At the date of the indenture, subsidiaries that together account for approximately 90% of BSD's consolidated EBITDA have guaranteed the bond. The remaining material subsidiaries, including its listed subsidiary PT Duta Pertiwi Tbk (Duta), will be restricted subsidiaries, and will be subject to restrictive covenants that prevent any meaningful subordination of potential bond investors. Because of these reasons, Fitch has rated the bond at the same level as BSD's Long-Term IDR.
KEY RATING DRIVERS
Strong Financial Profile: BSD has a track record of maintaining a conservative financial profile. Its cash reserves exceeded its debt in 2008-2013, while its leverage (measured as debt net of unrestricted cash to the sum of inventory, land bank, advances paid for land, less customer sales advances) has remained low at other times. Fitch expects BSD's leverage to remain below 25% over the medium term even though it plans to add to its land bank. BSD's end-2014 EBITDA margin of 50% is strong compared to regional and domestic peers. Although EBITDA margin is likely to decline due to a lower proportion of landed property in its sales mix, Fitch expects the company to maintain EBITDA margins of more than 40% over the medium term.
Geographic Concentration: Fitch expects BSD to generate more than 50% of its cash flow from its BSD City township over the medium term. This limits the company's ability to discount its inventory to speed up sales and increase liquidity in a downturn, as it could impair the future profitability of a large part of its development book. However this risk is mitigated by the products within BSD City that target different price points and both the residential and commercial segments. The diversity may help the company to offer discounts on some products, if needed.

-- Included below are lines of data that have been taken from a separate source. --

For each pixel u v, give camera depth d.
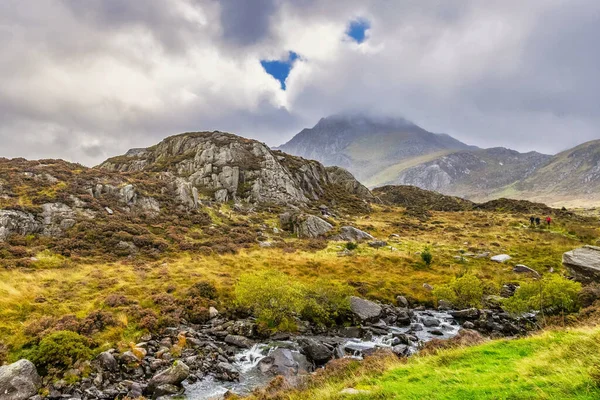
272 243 57.34
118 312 26.52
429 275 45.88
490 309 36.19
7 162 64.75
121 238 46.16
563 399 8.50
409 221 89.81
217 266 42.53
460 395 9.95
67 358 19.66
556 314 30.44
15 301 25.86
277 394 14.25
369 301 34.28
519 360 12.73
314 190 108.25
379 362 15.81
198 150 99.50
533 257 54.94
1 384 16.45
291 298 28.61
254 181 90.25
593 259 38.31
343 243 60.47
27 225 43.53
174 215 61.72
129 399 17.39
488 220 89.56
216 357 22.98
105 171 71.62
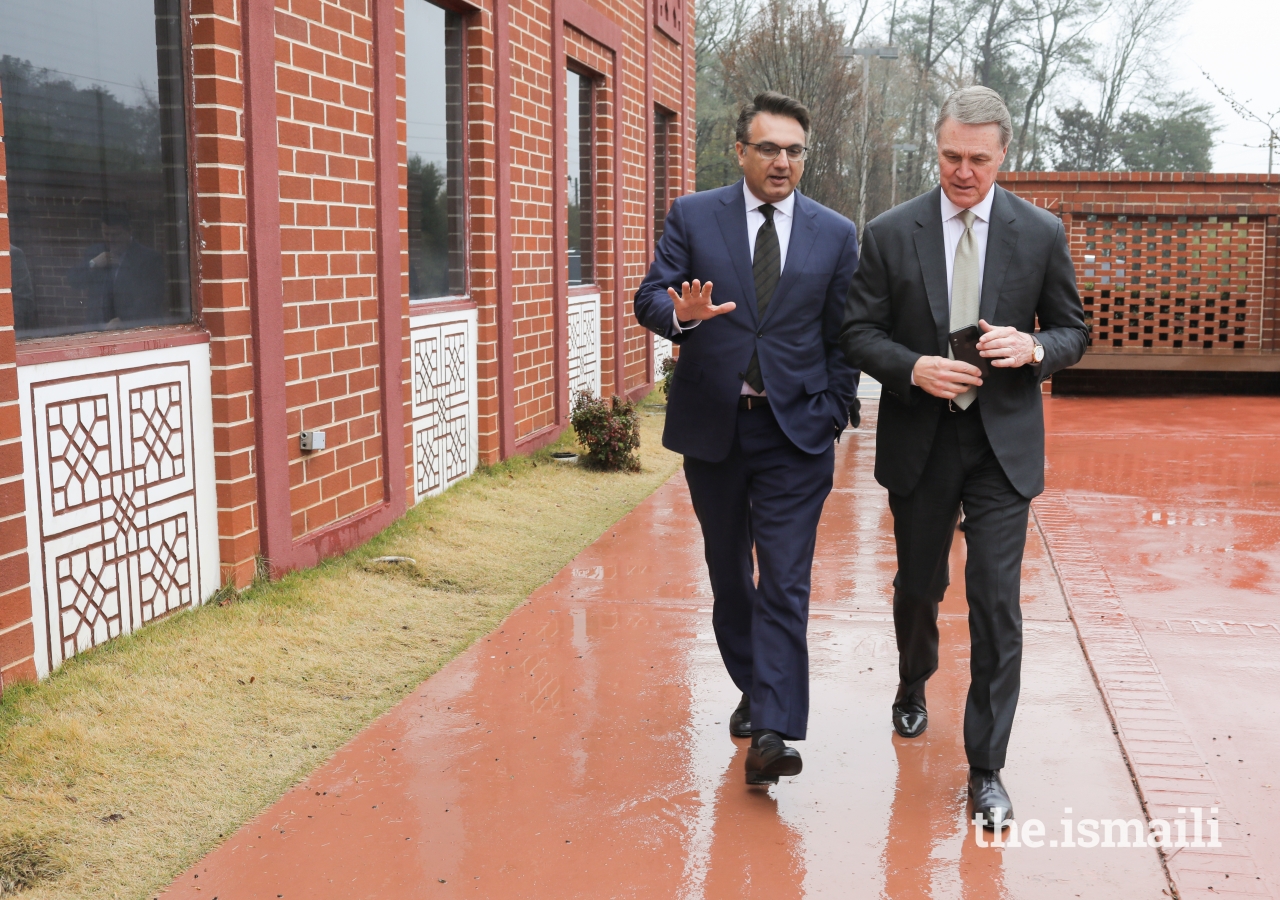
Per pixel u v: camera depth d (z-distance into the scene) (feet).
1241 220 47.24
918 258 11.28
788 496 11.77
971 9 173.88
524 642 16.08
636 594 18.48
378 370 20.42
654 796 11.37
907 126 175.73
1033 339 10.86
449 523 21.72
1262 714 13.43
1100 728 13.08
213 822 10.59
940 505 11.50
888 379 11.14
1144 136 171.32
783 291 11.76
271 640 14.94
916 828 10.73
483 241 25.75
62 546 12.93
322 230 18.22
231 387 15.79
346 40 18.89
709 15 146.41
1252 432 36.86
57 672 12.76
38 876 9.50
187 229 15.46
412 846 10.28
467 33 25.18
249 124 15.90
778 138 11.43
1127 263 47.88
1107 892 9.57
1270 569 20.08
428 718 13.29
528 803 11.18
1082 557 20.83
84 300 13.80
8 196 12.64
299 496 17.80
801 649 11.42
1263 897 9.43
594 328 37.11
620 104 38.24
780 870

Good Quality Investment Property Portfolio: Significant recurring cash flow is generated from BSD's investment property income stream, which provides strong interest coverage (2014: 2.0x; 2015 projection: 2.2x). This mitigates the higher risk of its property development business, which is more volatile across economic cycles. At end-2014 BSD controlled 18 investment properties, which comprised of two hotels, as well as its ITC-branded retail malls, large-scale mixed-use developments, and office buildings. Average occupancy in its malls and office buildings stood at 90% in 2014, while occupancy at its hotels was 63%. Fitch expects occupancy to remain healthy over the medium term. BSD has another 14 investment properties under development that will start adding to its recurring EBITDA over the medium term.
Good Project Execution, Large Land Bank: BSD has a track record of maintaining high sales turnover, with presales/gross debt at 1.5x in 2014. This reflects its strong brand and good execution of its projects compared to domestic peers. BSD is the largest property developer in Indonesia in terms of presales. Its land bank available for development of around 45 million square meters is large compared to regional peers, and provides BSD with more than a decade of development potential. In 2014, BSD sold more than USD500m worth of properties, and Fitch expects presales to increase by a compounded annual growth rate of 15%-20% through 2017. Most of the company's land bank was acquired at low cost, which supports its ability to maintain healthy profit margins.
KEY ASSUMPTIONS
Fitch's key assumptions within our rating case for the issuer include:
- EBITDA margins will be sustained at over 40%
- Annual presales growth will hover in the mid-teens through 2017
- Leverage will increase in 2015 due to the proposed bond issue, but improve thereafter
- Free cash flow will be neutral to negative over the medium term
RATING SENSITIVITIES
Negative: Future developments that may, individually or collectively, lead to a negative rating action include
- Leverage sustained above 40% (2014: 10%)
- Presales / gross debt sustained below 1x (2014: 1.5x)
- Investment property EBITDA / cash interest costs sustained below 1.75x (end-2014: 2.0x)
Positive: Fitch doesn't expect a rating upgrade over the medium term because of the concentration of BSD's cash flows in the Tangerang region in the Greater Jakarta area, primarily through its sales in BSD City, as well as the company's smaller development scale compared to regional peers.